Interview: Prashant Bhushan

‘Enough evidence of undue favours’

Print edition : March 21, 2014

Prashant Bhushan. Photo: h. vibhu

Interview with Prashant Bhushan, AAP leader.

PRASHANT BHUSHAN, lawyer, activist and leader of the Aam Admi Party (AAP), has been in the forefront of the campaign against the exploitation of natural resources by private corporations and is credited with various public interest litigation (PIL) petitions linked to the issue. In an interview to Frontline, he spoke about the gas pricing issue involving Reliance Industries Limited (RIL), crony capitalism and the complicity of major political parties in it and on the way forward for an equitable and fair use of natural resources. Excerpts:

The AAP government in Delhi viewed the issue of gas pricing not only as a loss to the state exchequer but also as one concerning the common man as it caused inflation. Was this a conscious political strategy?

Yes, it was. Of course, the first information report [FIR] the government filed was in response to a complaint to the government by four eminent citizens. Two PILs dealing with similar issues have already been filed in the Supreme Court. People had to approach the court because despite a lot of evidence against Reliance Industries no action was taken against the company. There was enough evidence of every kind of undue favour shown to Reliance by successive Ministers. Those Ministers who resisted were divested of their portfolios. But no agency was willing to do an investigation. Therefore, an FIR had to be registered. The AAP has decided to take up the issue of crony capitalism and corruption.

Petroleum Minister M. Veerappa Moily has maintained that RIL’s contract cannot be cancelled because an arbitration is pending. What is the correct legal position in your view?

If the government has any political will then it is certainly possible for it to cancel the contract for several reasons. Also, why should the prices be increased before the cancellation of contract? In fact, the prices should be decreased. The arm’s length contracted price of Reliance for NTPC was $2.34 per mBtu [million British thermal unit]. The cost, as per their own records, was less than $1 in 2004. Secondly, why should this gold-plating [inflating of capital expenditure] be allowed? Thirdly, why should they not have been penalised for underproduction? The government says that the matter has gone for arbitration. Fourthly, why should Veerappa Moily interfere with the Directorate General of Hydrocarbons’ view about the recovery of several parts of the oilfield? They should have been returned to the government. I am quite certain that the contract contains adequate provisions to allow the government to cancel the contract. Underproduction itself can be a clause for terminating the contract.

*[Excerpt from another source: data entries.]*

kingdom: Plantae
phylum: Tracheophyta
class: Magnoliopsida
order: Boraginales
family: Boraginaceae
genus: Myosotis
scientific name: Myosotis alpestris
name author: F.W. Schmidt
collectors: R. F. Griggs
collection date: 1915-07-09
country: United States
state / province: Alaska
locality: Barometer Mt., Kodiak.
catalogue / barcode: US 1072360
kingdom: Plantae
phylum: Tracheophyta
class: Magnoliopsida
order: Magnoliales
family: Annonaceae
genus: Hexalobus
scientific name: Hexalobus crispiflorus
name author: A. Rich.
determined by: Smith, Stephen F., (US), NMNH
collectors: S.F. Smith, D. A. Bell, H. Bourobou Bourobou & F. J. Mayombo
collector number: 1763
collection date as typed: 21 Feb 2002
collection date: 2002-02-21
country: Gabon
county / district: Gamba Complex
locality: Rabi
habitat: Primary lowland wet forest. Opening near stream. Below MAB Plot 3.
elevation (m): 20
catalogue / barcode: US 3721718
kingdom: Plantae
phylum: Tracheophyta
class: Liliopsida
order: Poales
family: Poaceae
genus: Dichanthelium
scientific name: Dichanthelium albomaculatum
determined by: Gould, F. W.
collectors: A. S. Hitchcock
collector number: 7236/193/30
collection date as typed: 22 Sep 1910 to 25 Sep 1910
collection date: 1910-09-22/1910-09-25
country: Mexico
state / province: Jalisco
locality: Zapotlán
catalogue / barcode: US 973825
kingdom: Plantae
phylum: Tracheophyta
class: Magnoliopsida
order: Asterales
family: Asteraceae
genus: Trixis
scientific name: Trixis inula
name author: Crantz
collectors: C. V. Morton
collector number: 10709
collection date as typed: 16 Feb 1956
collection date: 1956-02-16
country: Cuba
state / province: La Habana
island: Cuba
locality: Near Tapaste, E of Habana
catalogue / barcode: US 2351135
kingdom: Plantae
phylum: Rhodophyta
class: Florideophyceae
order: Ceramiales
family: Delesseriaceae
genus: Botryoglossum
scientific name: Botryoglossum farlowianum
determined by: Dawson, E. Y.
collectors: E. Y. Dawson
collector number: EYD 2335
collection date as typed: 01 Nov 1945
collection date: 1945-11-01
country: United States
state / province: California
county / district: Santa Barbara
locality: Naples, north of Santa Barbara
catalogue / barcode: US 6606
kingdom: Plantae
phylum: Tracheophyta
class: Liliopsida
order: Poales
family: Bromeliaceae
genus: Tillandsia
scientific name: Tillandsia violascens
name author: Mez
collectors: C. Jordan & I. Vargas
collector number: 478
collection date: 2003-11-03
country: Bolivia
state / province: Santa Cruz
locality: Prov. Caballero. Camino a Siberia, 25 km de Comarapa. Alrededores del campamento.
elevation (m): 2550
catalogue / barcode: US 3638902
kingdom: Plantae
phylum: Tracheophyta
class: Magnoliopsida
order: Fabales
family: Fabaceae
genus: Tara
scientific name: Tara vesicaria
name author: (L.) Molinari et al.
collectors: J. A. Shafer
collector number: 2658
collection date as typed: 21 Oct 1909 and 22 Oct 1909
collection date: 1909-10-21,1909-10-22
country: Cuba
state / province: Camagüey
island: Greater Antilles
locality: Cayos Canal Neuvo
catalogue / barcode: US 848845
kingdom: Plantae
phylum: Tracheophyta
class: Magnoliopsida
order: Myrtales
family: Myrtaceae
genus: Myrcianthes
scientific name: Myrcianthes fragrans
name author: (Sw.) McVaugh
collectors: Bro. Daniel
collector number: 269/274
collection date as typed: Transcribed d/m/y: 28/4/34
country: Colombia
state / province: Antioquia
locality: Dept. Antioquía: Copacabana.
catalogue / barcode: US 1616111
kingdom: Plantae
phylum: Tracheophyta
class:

What could be the possible way forward for petrol and diesel price regulation in order to insulate the common man from the pressures of inflation?

The problem is the manner in which the government has squandered away our oilfields. Take the case of the Rajasthan basin. These are the biggest oilfields in India now, containing 30 per cent of India’s oil reserves. They have been given away to Cairn India and Vedanta for a song. Their cost of production is $3 and they are getting the international market price of about $100. This is according to their own annual reports.

Do you think greater involvement of the public sector in gas production could be a way forward?

The natural resources should be retained with the public sector. It is said that the public sector is inefficient and corrupt. But corruption is due to the government itself. If there is political will they can clean up corruption. For example, under E. Sreedharan, the Delhi Metro was running quite well. It’s not that the public sector cannot be made to run efficiently. It all depends on the political will of those who are put in charge of it.

The arguments put forth in favour of raising domestic gas prices are that the prices should be aligned with international prices and that more revenue would bring in more investment for exploration. How would you respond to these arguments?

I don’t understand this line of argument. It’s like saying that in order to dig out our own natural resources and loot them you need greater investments. These are ridiculous arguments given to facilitate the loot of public resources. There is no shortage of investment. The Oil and Natural Gas Corporation [ONGC] has plenty of money even though it has been made to suffer.

On the question of retaining natural resources in the public sector, is this a considered view of the AAP or is it your personal view?

This is my view. It is not a considered opinion of the party as yet. The party has not applied its mind to it yet. The main reason that was given for privatising these resources was that the public sector is corrupt. Also, the bogus reason of lack of resources was given. For natural resources, that is an utterly bogus reason. That is your wealth. To use an argument that investment is required to dig out your wealth and then to sell it off is absurd.

Where do you see the legal process going with respect to the FIR and where do you see the political action of the AAP going?

After the government is gone and the State has been brought under President’s Rule, chances are that every effort will be made to kill the investigation or to at least stymie it. Efforts might already be under way in that direction by changing the investigating officer and by putting pressure on the investigating officers. Here, political and corporate interests converge.

As for political action, we feel that the coming Lok Sabha election will be fought primarily on the issue of corruption and crony capitalism and we will continue to raise this issue [of gas pricing] as one of the biggest cases of corruption, which also shows the complicity of the major political parties.